Similarly cooperative questing is encouraged even without establishing traditional-styled grouping. If you stumble on another user in the middle of completing the same task you’re on, the game credits you for participating alongside them without taking away from their XP or loot.

But perhaps one of the more interesting re-thinks for MMO design is how ArenaNet attacks abilities. For years MMO lore had characters mastering new abilities by finding a class trainer and picking up new spells or skills through gold or whatever currency, making it more an economic trade than anything. In Guild Wars 2 we get a slightly more (and I use the term loosely here) realistic interpretation of how magical abilities would be gained. Now you get new moves by regularly using old skills, like flexing muscles until you increase your physical strength. Greyed out skills that you will gain in the future are shown on your abilities bar, and increasingly fill with colour as you fight until they are usable.

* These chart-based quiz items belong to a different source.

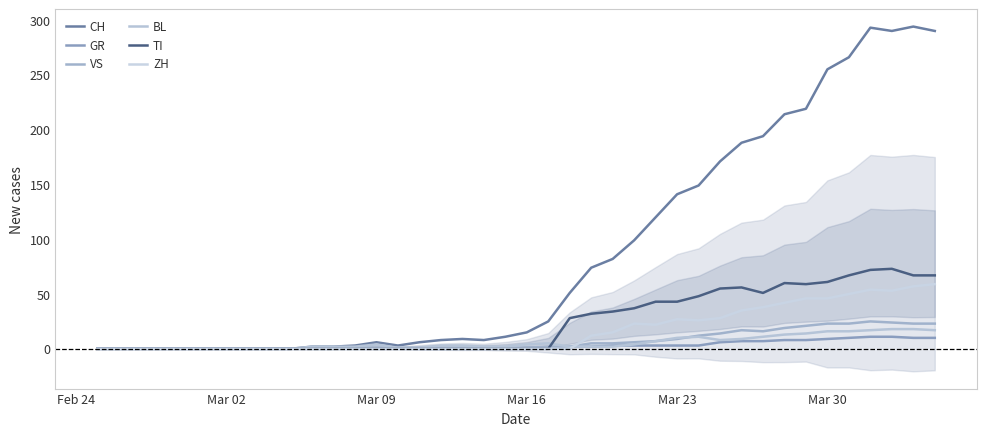

What is the difference between the maximum and minimum values in the BL series?

18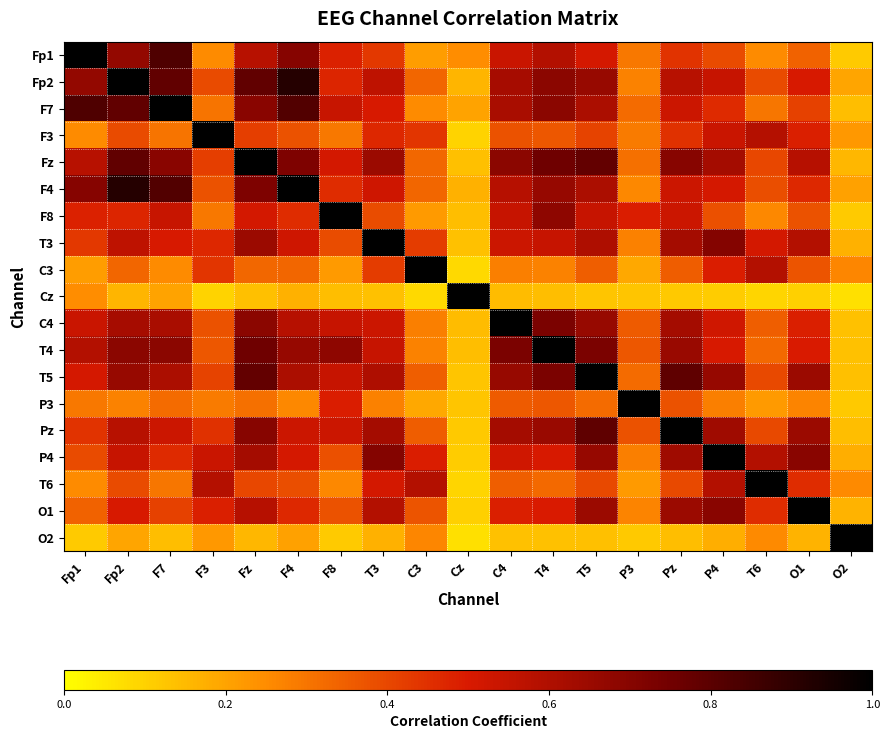

Which series changed the most between T3 and T5?

T3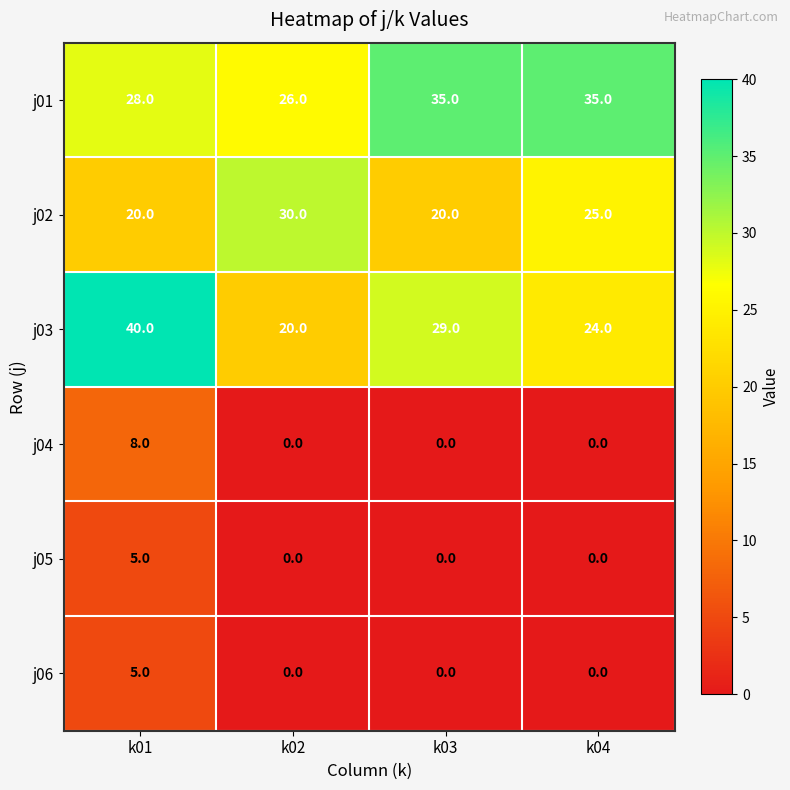

At which label is j02 closest to 25?

k04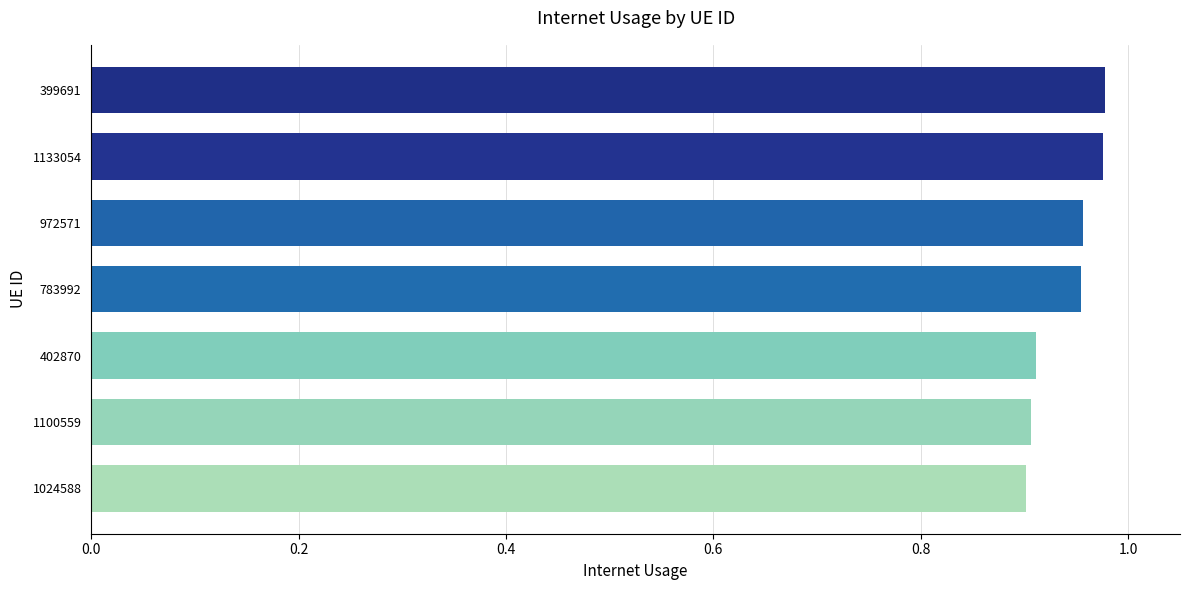

Count the values in the range 0 to 1.

7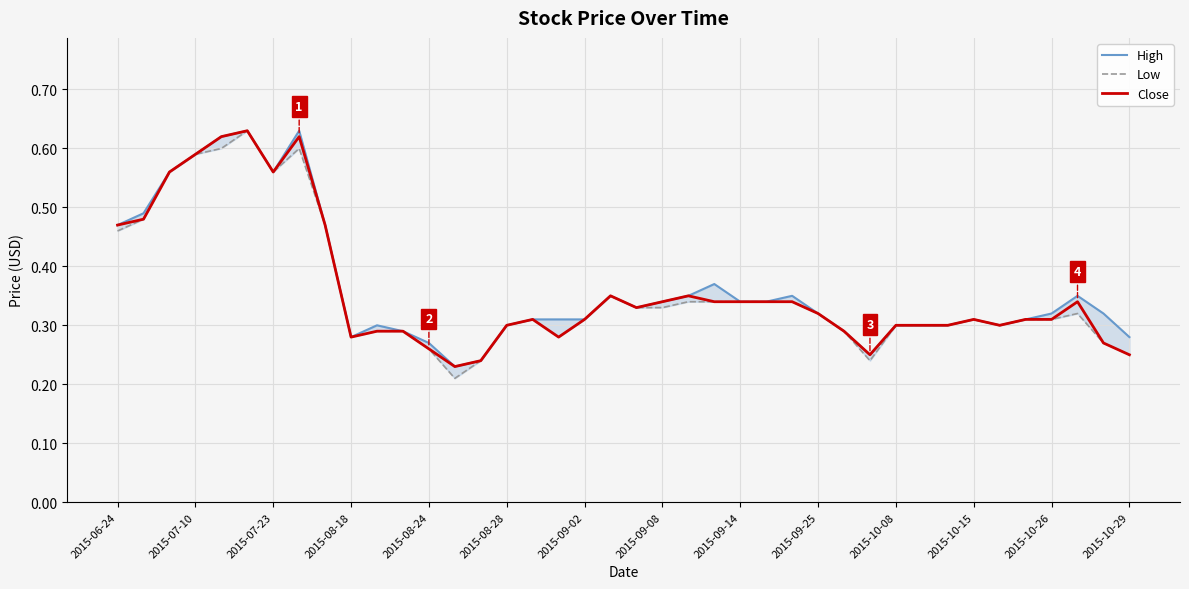

What is the value of the Close point at the 16th from the left?

0.3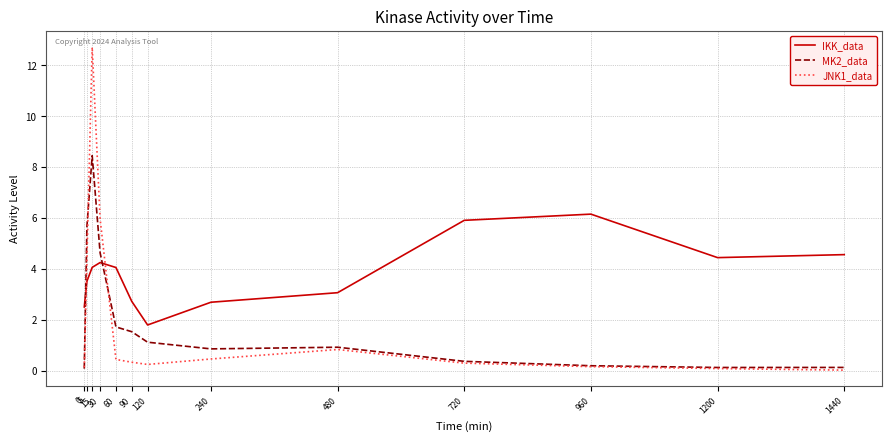

At how many categories does at least one series exceed 10?

1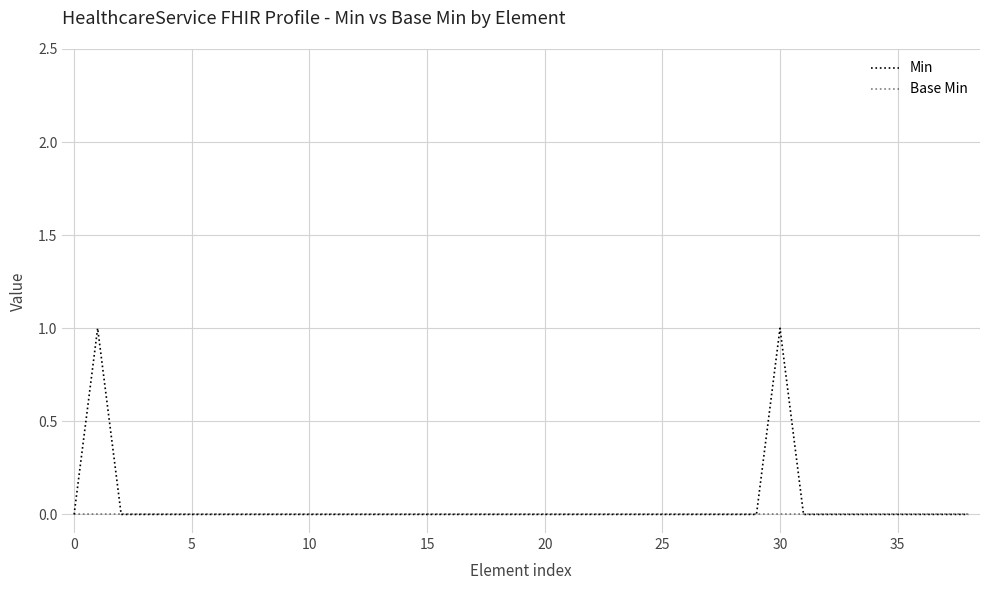

How many lines are shown in the chart?

2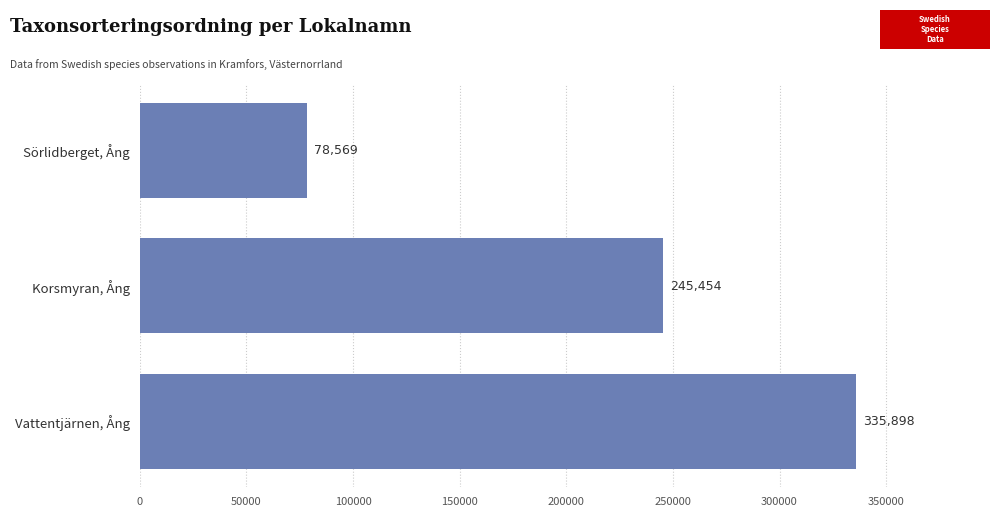

Are the bars grouped side by side (vs. stacked)?

No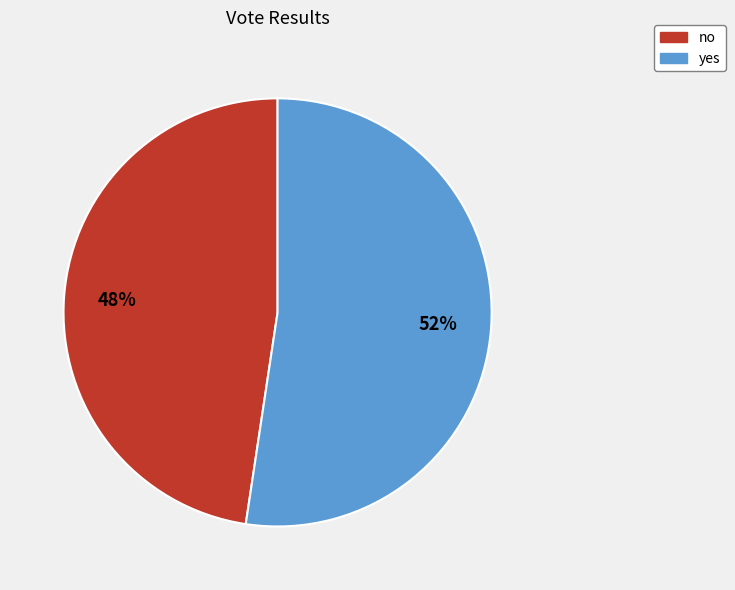

Rank the categories by value from lowest to highest.

no, yes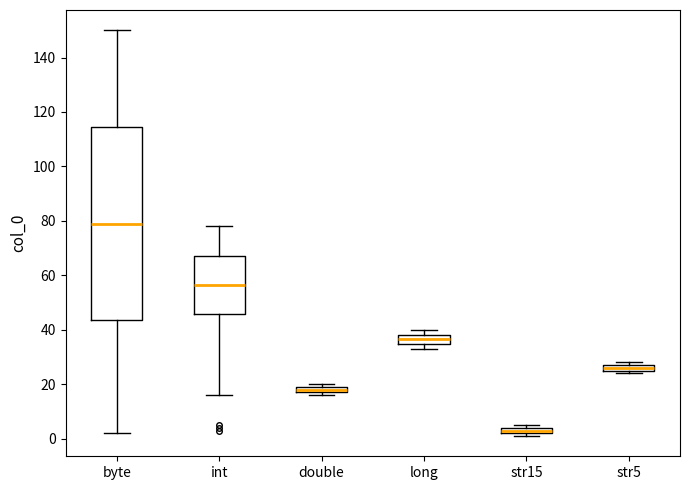

Which box is the tallest, from its lower edge to its upper edge?

byte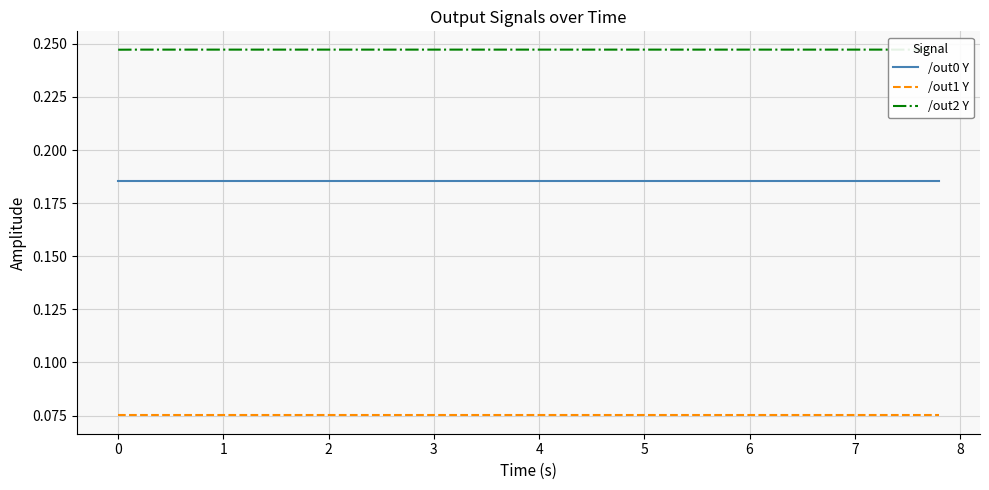

True or false: /out2 Y and /out1 Y intersect in this chart.

False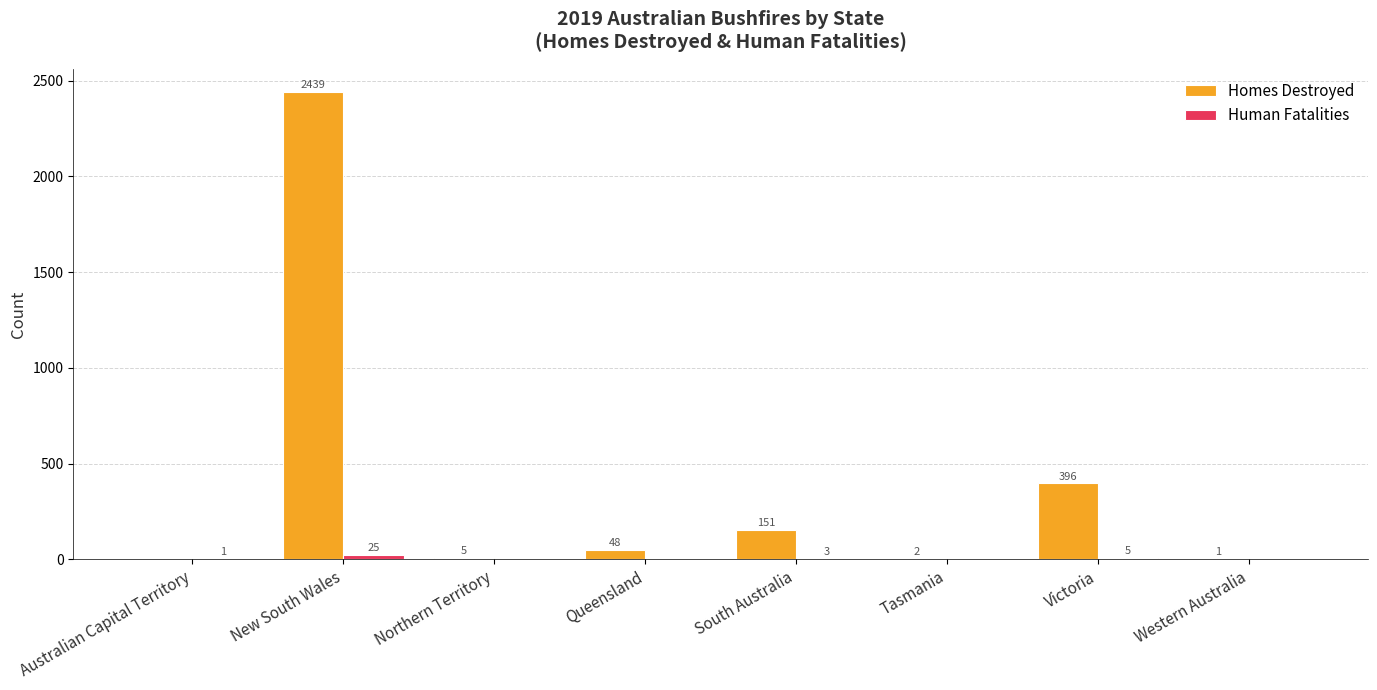

Which series has the largest total across all categories?

Homes Destroyed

Even death is re-interpreted slightly. Downed and rallying combat keep the users in-game without kicking them into a complete death-state. When the player’s health reaches zero they enter Downed mode and are given four abilities to continue fighting the enemy for a chance to Rally, by killing them.

One beta weekend in and ArenaNet already proves in three days that it has successfully re-thought the genre from its foundation upwards.

Guild Wars 2 will be released later this year.